## TASK TO COMPLETE
Below are the records; print them again exactly and omit the pictures.

[EXTRACTED DATA — start]

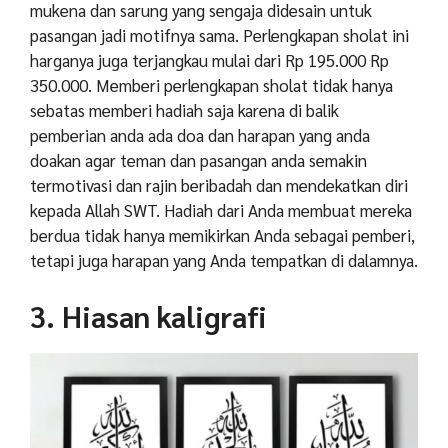
mukena dan sarung yang sengaja didesain untuk
pasangan jadi motifnya sama. Perlengkapan sholat ini
harganya juga terjangkau mulai dari Rp 195.000 Rp
350.000. Memberi perlengkapan sholat tidak hanya
sebatas memberi hadiah saja karena di balik
pemberian anda ada doa dan harapan yang anda
doakan agar teman dan pasangan anda semakin
termotivasi dan rajin beribadah dan mendekatkan diri
kepada Allah SWT. Hadiah dari Anda membuat mereka
berdua tidak hanya memikirkan Anda sebagai pemberi,
tetapi juga harapan yang Anda tempatkan di dalamnya.
3. Hiasan kaligrafi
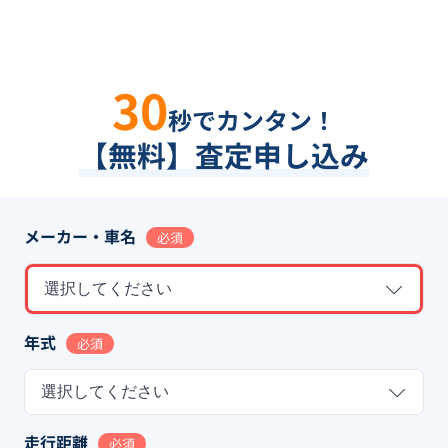
30
秒でカンタン！
【無料】査定申し込み
メーカー・車名
必須
選択してください
年式
必須
選択してください
走行距離
必須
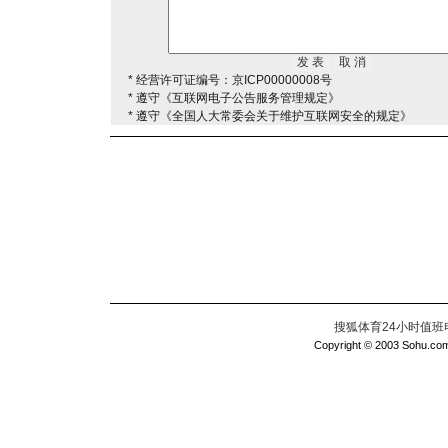
* 经营许可证编号：京ICP00000008号
* 遵守《互联网电子公告服务管理规定》
* 遵守《全国人大常委会关于维护互联网安全的规定》
搜狐体育24小时值班电话：
Copyright © 2003 Sohu.com I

[EXTRACTED DATA — finish]

## SOLVED PROBLEM
mukena dan sarung yang sengaja didesain untuk
pasangan jadi motifnya sama. Perlengkapan sholat ini
harganya juga terjangkau mulai dari Rp 195.000 Rp
350.000. Memberi perlengkapan sholat tidak hanya
sebatas memberi hadiah saja karena di balik
pemberian anda ada doa dan harapan yang anda
doakan agar teman dan pasangan anda semakin
termotivasi dan rajin beribadah dan mendekatkan diri
kepada Allah SWT. Hadiah dari Anda membuat mereka
berdua tidak hanya memikirkan Anda sebagai pemberi,
tetapi juga harapan yang Anda tempatkan di dalamnya.
3. Hiasan kaligrafi
30
秒でカンタン！
【無料】査定申し込み
メーカー・車名
必須
選択してください
年式
必須
選択してください
走行距離
必須
* 经营许可证编号：京ICP00000008号
* 遵守《互联网电子公告服务管理规定》
* 遵守《全国人大常委会关于维护互联网安全的规定》
搜狐体育24小时值班电话：
Copyright © 2003 Sohu.com I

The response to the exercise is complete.